Pike went ahead with her performance cutting out the offending lines from Bad Jews, which prompted Sam French to send another cease and desist order, this time citing thievery from Matthew Lopez's play, The Whipping Man. This again proves that Sam French has not actually seen the thing they are ceasing and desisting, because The Whipping Man has no female characters and therefore has none of its lines included in That'swhatshesaid.
So now it's time to wade into the murky waters of Fair Use. US copyright law has a vague little area allowing for copyrighted material to be used in certain situations and courts have continually ruled that parody and satire legitimately fall under the Fair Use clause. For a recent example, look at the long fight over the play 3C. That parody of the TV show Three's Company was nearly sued into oblivion by the copyright owner, but the playwright stood up for himself and the judge agreed that it met Fair Use standards.

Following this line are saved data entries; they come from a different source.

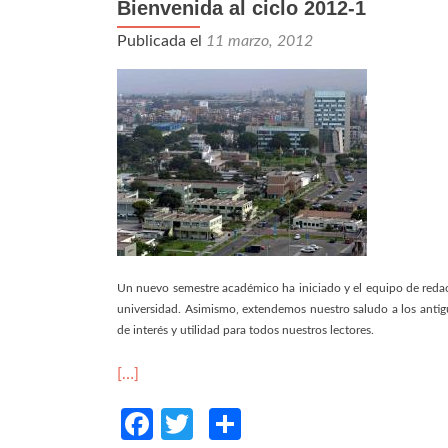
Bienvenida al ciclo 2012-1
Publicada el
11 marzo, 2012
Un nuevo semestre académico ha iniciado y el equipo de redac
universidad. Asimismo, extendemos nuestro saludo a los antig
de interés y utilidad para todos nuestros lectores.
[…]
Facebook
Twitter
Compartir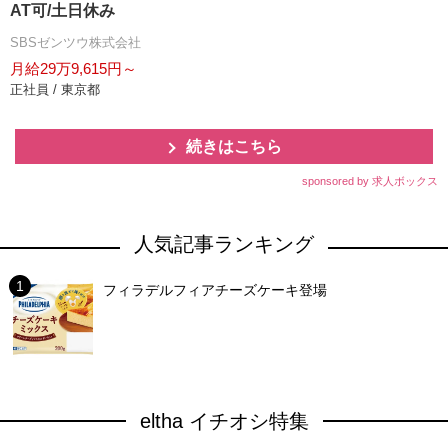
AT可/土日休み
SBSゼンツウ株式会社
月給29万9,615円～
正社員 / 東京都
続きはこちら
sponsored by 求人ボックス
人気記事ランキング
フィラデルフィアチーズケーキ登場
eltha イチオシ特集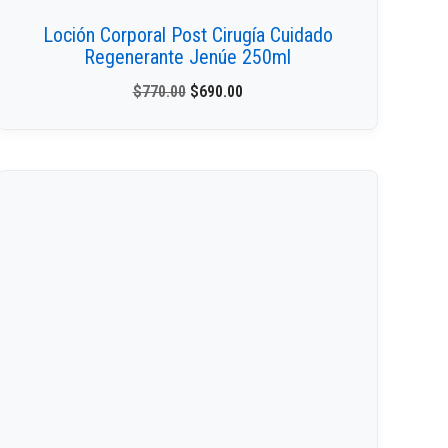
Loción Corporal Post Cirugía Cuidado
Regenerante Jenúe 250ml
$
770.00
$
690.00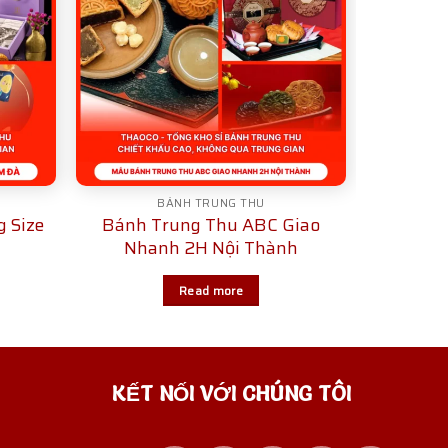
BÁNH TRUNG THU
 Size
Bánh Trung Thu ABC Giao
Nhanh 2H Nội Thành
Read more
KẾT NỐI VỚI CHÚNG TÔI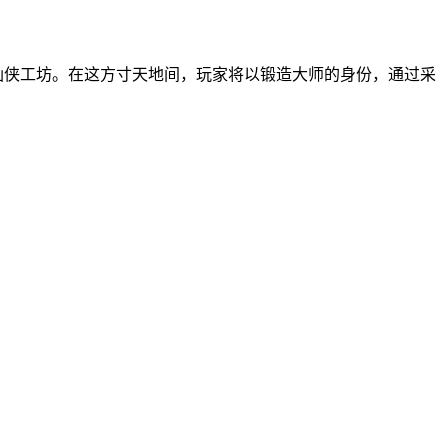
仙侠工坊。在这方寸天地间，玩家将以锻造大师的身份，通过采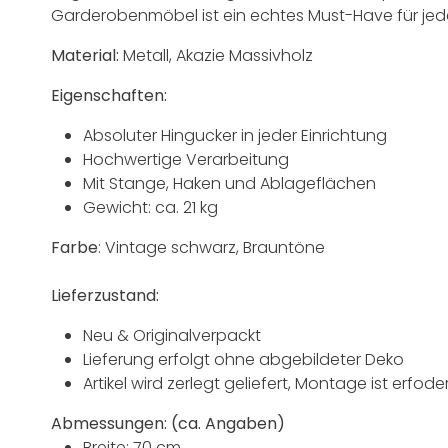
Garderobenmöbel ist ein echtes Must-Have für je
Material:
Metall, Akazie Massivholz
Eigenschaften:
Absoluter Hingucker in jeder Einrichtung
Hochwertige Verarbeitung
Mit Stange, Haken und Ablageflächen
Gewicht: ca. 21 kg
Farbe
: Vintage schwarz, Brauntöne
Lieferzustand:
Neu & Originalverpackt
Lieferung erfolgt ohne abgebildeter Deko
Artikel wird zerlegt geliefert, Montage ist erfoder
Abmessungen: (ca. Angaben)
Breite: 70 cm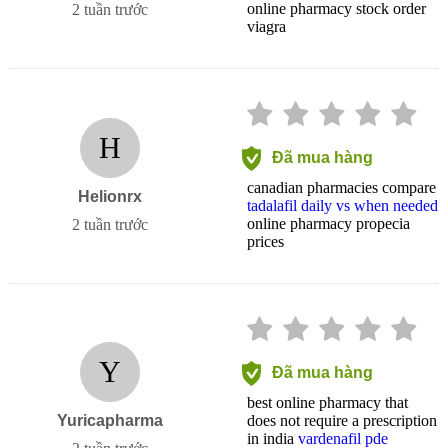
online pharmacy stock order
2 tuần trước
viagra
H
Đã mua hàng
canadian pharmacies compare
Helionrx
tadalafil daily vs when needed
online pharmacy propecia
2 tuần trước
prices
Y
Đã mua hàng
best online pharmacy that
Yuricapharma
does not require a prescription
in india
vardenafil pde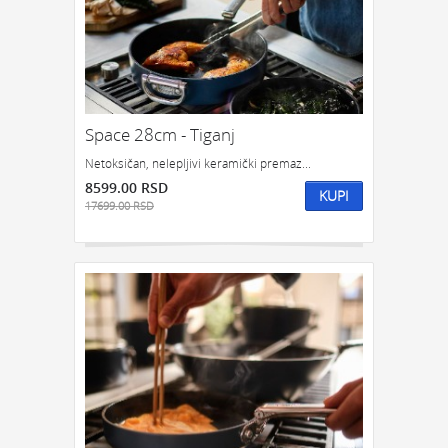
Space 28cm - Tiganj
Netoksičan, nelepljivi keramički premaz...
8599.00 RSD
KUPI
17699.00 RSD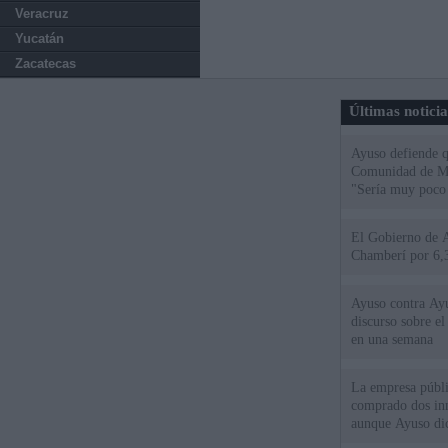
Veracruz
Yucatán
Zacatecas
Últimas notici
Ayuso defiende q
Comunidad de Mad
"Sería muy poco 
El Gobierno de A
Chamberí por 6,3
Ayuso contra Ay
discurso sobre e
en una semana
La empresa públic
comprado dos inm
aunque Ayuso dic
el año"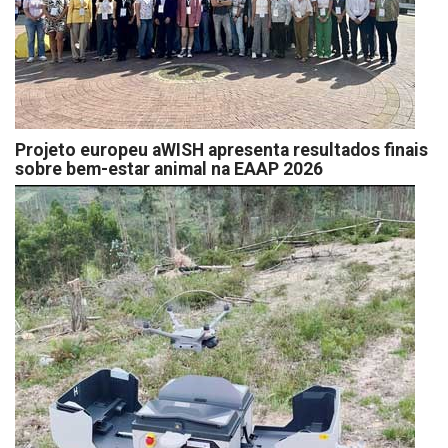
Projeto europeu aWISH apresenta resultados finais
sobre bem-estar animal na EAAP 2026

You would think that this very recent case would set a precedent that copyright owners would want to pay attention to, and you would also think that Pike's show fits the very definition of Fair Use, but Sam French seems intent on bullying its way through this one. When asked about the idea of Fair Use in this case, the company’s executive director Bruce Lazarus stated:
"Fair use is a defense, and if proved it’s perfectly fine and within the law. But it’s a judge’s determination as to whether [That’swhatshesaid] constitutes fair use. Not having seen it, not having read it, I couldn’t tell you if it was fair use or not.”
Tough talk. Actually, it's tough talk that proves Bruce Lazarus is not too up on his recent case law. Aside from the 3C case, there was another big copyright case decided last year, Lenz v. Universal Music Corp. (also known as "The Dancing Baby Case"), in which the 9th Circuit Court of Appeals ruled against a copyright holder trying to sue someone who claimed Fair Use. The judgement handed down stated that copyright holders have a "duty to consider—in good faith and prior to sending a takedown notification—whether allegedly infringing material constitutes fair use."
Basically, Bruce Lazarus, by not bothering to read the supposedly offending material before firing off a cease and desist letter, you have not actually considered it in good faith, and are therefore squarely in the "dick" category, legally speaking anyway.